- Nyowita Location within Kenya
- Coordinates: 0°41′S 34°24′E﻿ / ﻿0.68°S 34.4°E
- Country: Kenya
- County: Homa Bay
- Elevation: 1,335 m (4,380 ft)
- Time zone: UTC+3 (EAT)

= Nyowita =

Nyowita is a settlement in Homa Bay County, in Kenya's former Nyanza Province. It lies in Kanyamwa Kosewe ward, at an elevation of approximately 1,335 metres. Nyowita lies near Kobodo to the north, Nyawita to the east. and Ndhiwa to the southwest. The nearest airport to the settlement is KIS, located 75.5 km northeast of Nyowita.

== Etymology ==
In Dholuo, nya- (Note: nya- functions as a shortened form of nyar) functions as a prefix meaning 'daughter of' or 'a lady from', While Wita may refer to a person or ancestor.

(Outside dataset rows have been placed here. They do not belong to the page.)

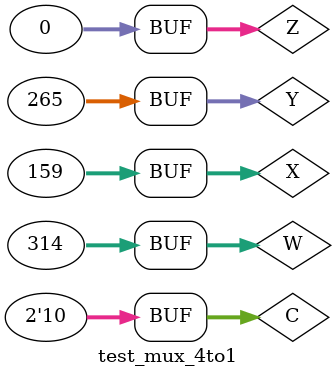
<source format=v>
`timescale 1ns / 1ps


module test_mux_4to1;

	// Inputs
	reg [31:0] W;
	reg [31:0] X;
	reg [31:0] Y;
	reg [31:0] Z;
	reg [1:0] C;

	// Outputs
	wire [31:0] R;

	// Instantiate the Unit Under Test (UUT)
	mux_4to1 uut (
		.W(W), 
		.X(X), 
		.Y(Y), 
		.Z(Z), 
		.C(C), 
		.R(R)
	);

	initial begin
		// Initialize Inputs
		W = 0;
		X = 0;
		Y = 0;
		Z = 0;
		C = 0;

		// Wait 100 ns for global reset to finish
		W = 1; X = 0; Y = 0; Z = 0; C = 0; #100;
      W = 314; X = 159; Y = 265; Z = 0; C = 2; #100;
        
		// Add stimulus here

	end
      
endmodule


</source>
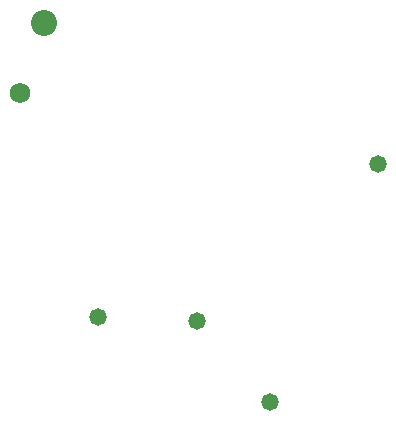
<source format=gbr>
%FSDAX44Y44*%
%MOMM*%
%SFA1B1*%

%IPPOS*%
%ADD29C,1.727197*%
%ADD30C,1.473197*%
%ADD31C,2.203196*%
%LNpcb1_soldermask_top-1*%
%LPD*%
G54D29*
X00791210Y00948690D03*
G54D30*
X00857250Y00759460D03*
X01094740Y00889000D03*
X01003300Y00687070D03*
X00941070Y00755650D03*
G54D31*
X00811530Y01008380D03*
M02*
</source>
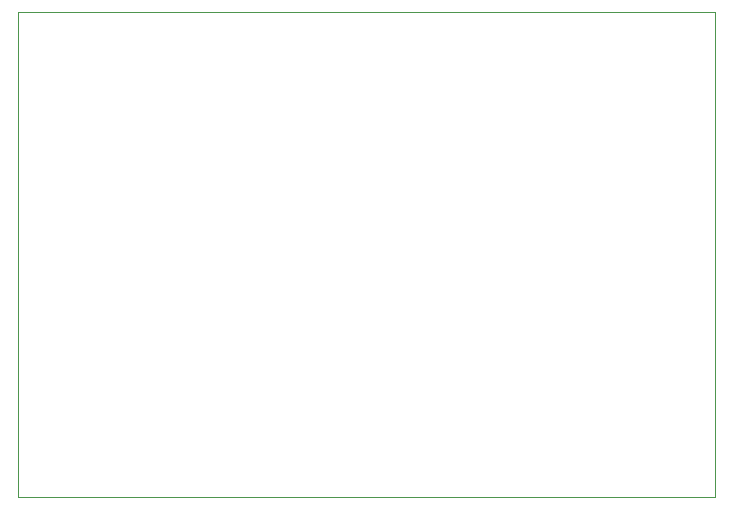
<source format=gbr>
G04 #@! TF.GenerationSoftware,KiCad,Pcbnew,5.1.5+dfsg1-2build2*
G04 #@! TF.CreationDate,2021-12-07T18:35:02-05:00*
G04 #@! TF.ProjectId,ESP32CAM_SJ4000_ENCLOSURE,45535033-3243-4414-9d5f-534a34303030,rev?*
G04 #@! TF.SameCoordinates,Original*
G04 #@! TF.FileFunction,Profile,NP*
%FSLAX46Y46*%
G04 Gerber Fmt 4.6, Leading zero omitted, Abs format (unit mm)*
G04 Created by KiCad (PCBNEW 5.1.5+dfsg1-2build2) date 2021-12-07 18:35:02*
%MOMM*%
%LPD*%
G04 APERTURE LIST*
%ADD10C,0.050000*%
G04 APERTURE END LIST*
D10*
X159000000Y-100000000D02*
X159000000Y-141000000D01*
X100000000Y-100000000D02*
X100000000Y-141000000D01*
X100000000Y-141000000D02*
X159000000Y-141000000D01*
X100000000Y-100000000D02*
X159000000Y-100000000D01*
M02*

</source>
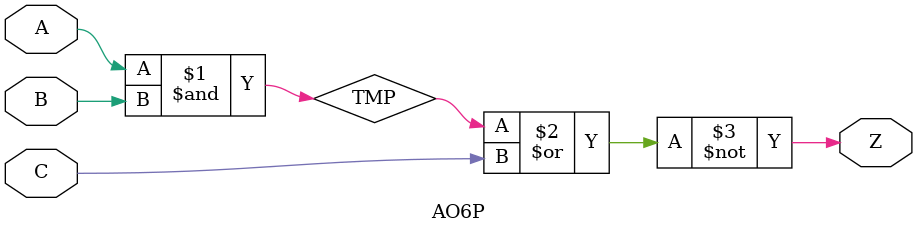
<source format=v>
/*******************************************************************************************************
 * ECE 527L
 * Ussash Arafat
 *
 * Library: lsi_10k
 * Target Cell: AO6P
 * ***************************************************************************************************
 * 3 input AND-NOR
 * ***************************************************************************************************/

`timescale 1ns/1ps //Declaring referernce time and time precision

module AO6P(A,B,C,Z);

// I/O declaration
input A,B,C;
output Z;

//Internal signals
wire TMP;

//Describing operations using built-in-primitives
and (TMP,A,B);
nor (Z,TMP,C);

//Specifying delays
specify
specparam
BEST_RISE=0.29, BEST_FALL=0.07,
TYP_RISE=1.075, TYP_FALL=0.245,
WORST_RISE=1.86, WORST_FALL=0.42;
//Rise time and fall time in full connection  with Best, Typical and worst conditions
(A, B, C *> Z) = (BEST_RISE:TYP_RISE:WORST_RISE,BEST_FALL:TYP_FALL:WORST_FALL);
endspecify
endmodule

</source>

Combined, the name would translate as ‘Daughter of Wita’ or ‘Lady from Wita’.

== Geography ==

=== Climate ===
Nyowita has a tropical savanna climate (Köppen: Aw), with warm temperatures throughout the year and rainfall occurring in all months. April records the highest average rainfall, while February records the lowest.